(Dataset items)
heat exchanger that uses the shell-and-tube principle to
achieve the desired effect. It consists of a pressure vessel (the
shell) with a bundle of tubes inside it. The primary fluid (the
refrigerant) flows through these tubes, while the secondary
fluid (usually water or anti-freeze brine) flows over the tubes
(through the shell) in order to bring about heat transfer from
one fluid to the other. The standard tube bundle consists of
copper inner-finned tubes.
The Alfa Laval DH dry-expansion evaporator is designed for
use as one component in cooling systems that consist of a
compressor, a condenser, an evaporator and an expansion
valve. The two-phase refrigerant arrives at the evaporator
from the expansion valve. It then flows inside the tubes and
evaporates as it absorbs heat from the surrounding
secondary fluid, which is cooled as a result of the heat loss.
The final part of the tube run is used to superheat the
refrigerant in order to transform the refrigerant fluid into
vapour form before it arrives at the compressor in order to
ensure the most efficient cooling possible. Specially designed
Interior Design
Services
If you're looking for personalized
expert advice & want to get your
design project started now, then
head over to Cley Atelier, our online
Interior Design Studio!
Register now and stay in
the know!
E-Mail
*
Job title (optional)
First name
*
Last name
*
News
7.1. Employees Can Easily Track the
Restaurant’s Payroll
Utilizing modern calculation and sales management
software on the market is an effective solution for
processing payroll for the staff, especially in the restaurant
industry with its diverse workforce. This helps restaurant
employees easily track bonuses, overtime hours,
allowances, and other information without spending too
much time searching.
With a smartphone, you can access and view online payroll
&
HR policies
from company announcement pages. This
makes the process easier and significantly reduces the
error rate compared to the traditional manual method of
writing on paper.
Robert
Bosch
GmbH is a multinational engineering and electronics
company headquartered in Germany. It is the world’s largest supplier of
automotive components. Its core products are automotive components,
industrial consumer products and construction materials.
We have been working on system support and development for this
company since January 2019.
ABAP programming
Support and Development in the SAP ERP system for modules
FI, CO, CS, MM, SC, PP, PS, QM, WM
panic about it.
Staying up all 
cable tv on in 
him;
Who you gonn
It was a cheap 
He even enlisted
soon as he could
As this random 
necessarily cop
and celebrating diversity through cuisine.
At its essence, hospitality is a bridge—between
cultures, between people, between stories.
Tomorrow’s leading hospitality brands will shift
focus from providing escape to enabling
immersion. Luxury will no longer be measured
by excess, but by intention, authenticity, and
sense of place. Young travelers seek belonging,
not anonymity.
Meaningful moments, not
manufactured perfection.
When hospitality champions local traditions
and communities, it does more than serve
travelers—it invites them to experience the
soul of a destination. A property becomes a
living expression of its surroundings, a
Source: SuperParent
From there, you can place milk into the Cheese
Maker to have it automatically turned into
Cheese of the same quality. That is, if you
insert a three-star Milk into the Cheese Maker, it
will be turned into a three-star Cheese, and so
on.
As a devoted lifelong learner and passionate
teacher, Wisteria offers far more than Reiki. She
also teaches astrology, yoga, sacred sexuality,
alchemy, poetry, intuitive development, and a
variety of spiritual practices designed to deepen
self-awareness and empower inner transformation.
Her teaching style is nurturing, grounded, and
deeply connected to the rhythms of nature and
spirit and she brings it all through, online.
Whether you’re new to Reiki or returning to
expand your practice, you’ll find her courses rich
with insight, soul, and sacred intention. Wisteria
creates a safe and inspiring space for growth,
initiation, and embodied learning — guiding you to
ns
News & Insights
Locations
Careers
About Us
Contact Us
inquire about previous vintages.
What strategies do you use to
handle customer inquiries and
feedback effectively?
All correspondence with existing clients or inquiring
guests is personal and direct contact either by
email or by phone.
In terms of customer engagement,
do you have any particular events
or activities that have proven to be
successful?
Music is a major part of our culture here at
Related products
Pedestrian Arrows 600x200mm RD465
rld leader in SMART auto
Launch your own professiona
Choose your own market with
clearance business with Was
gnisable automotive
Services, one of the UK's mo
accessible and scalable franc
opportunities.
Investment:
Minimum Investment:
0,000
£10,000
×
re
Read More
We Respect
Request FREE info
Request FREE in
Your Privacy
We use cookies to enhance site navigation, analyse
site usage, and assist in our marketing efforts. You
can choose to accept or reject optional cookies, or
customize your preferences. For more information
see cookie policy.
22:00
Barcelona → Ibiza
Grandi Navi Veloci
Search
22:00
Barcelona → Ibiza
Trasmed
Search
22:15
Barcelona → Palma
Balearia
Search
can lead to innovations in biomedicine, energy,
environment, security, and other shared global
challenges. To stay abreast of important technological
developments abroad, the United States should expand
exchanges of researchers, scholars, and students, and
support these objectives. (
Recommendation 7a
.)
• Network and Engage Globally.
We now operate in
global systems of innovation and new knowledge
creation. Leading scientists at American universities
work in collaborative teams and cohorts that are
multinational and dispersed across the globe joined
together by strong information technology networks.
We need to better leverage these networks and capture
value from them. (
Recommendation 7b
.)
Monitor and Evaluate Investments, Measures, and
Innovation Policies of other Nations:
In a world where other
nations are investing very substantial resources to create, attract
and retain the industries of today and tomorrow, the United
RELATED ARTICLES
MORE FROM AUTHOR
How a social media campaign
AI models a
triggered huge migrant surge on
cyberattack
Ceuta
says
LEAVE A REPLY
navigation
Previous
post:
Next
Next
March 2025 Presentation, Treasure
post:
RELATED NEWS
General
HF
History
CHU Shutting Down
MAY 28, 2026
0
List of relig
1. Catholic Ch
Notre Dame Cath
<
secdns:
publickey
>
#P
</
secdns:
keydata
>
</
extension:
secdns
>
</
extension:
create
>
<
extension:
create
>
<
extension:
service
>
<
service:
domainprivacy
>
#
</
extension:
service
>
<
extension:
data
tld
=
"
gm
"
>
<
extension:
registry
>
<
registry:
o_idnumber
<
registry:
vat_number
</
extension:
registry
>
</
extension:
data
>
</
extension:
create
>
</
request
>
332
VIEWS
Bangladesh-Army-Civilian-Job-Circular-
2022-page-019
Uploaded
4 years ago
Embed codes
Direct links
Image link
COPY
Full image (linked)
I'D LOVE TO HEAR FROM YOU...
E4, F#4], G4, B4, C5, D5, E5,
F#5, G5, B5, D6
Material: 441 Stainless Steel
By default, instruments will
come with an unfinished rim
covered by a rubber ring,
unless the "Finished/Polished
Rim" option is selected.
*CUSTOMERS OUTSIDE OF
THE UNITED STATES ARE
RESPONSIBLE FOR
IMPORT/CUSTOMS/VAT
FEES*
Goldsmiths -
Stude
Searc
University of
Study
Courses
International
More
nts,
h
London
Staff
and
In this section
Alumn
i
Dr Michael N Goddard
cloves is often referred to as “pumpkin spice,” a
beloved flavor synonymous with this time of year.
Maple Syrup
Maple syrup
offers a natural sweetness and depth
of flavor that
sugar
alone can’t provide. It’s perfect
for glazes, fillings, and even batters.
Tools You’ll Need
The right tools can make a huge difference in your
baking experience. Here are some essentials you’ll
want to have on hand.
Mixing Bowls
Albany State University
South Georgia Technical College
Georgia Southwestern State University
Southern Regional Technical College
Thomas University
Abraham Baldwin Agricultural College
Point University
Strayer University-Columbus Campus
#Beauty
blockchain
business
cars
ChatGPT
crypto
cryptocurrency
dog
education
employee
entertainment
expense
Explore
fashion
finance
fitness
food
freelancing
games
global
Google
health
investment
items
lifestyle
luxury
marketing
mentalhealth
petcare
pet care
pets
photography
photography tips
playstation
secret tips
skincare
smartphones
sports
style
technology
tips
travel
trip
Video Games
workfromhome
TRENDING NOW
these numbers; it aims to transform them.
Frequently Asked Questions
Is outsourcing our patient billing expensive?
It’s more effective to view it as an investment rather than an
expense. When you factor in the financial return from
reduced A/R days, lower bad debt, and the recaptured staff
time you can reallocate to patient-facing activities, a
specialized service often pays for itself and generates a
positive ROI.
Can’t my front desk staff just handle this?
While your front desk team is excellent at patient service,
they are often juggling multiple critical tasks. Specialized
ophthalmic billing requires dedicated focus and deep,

YOUR OBJECTIVE - Please give the number of lines above containing "multinational" and nothing else.

WRITTEN ANSWER - 2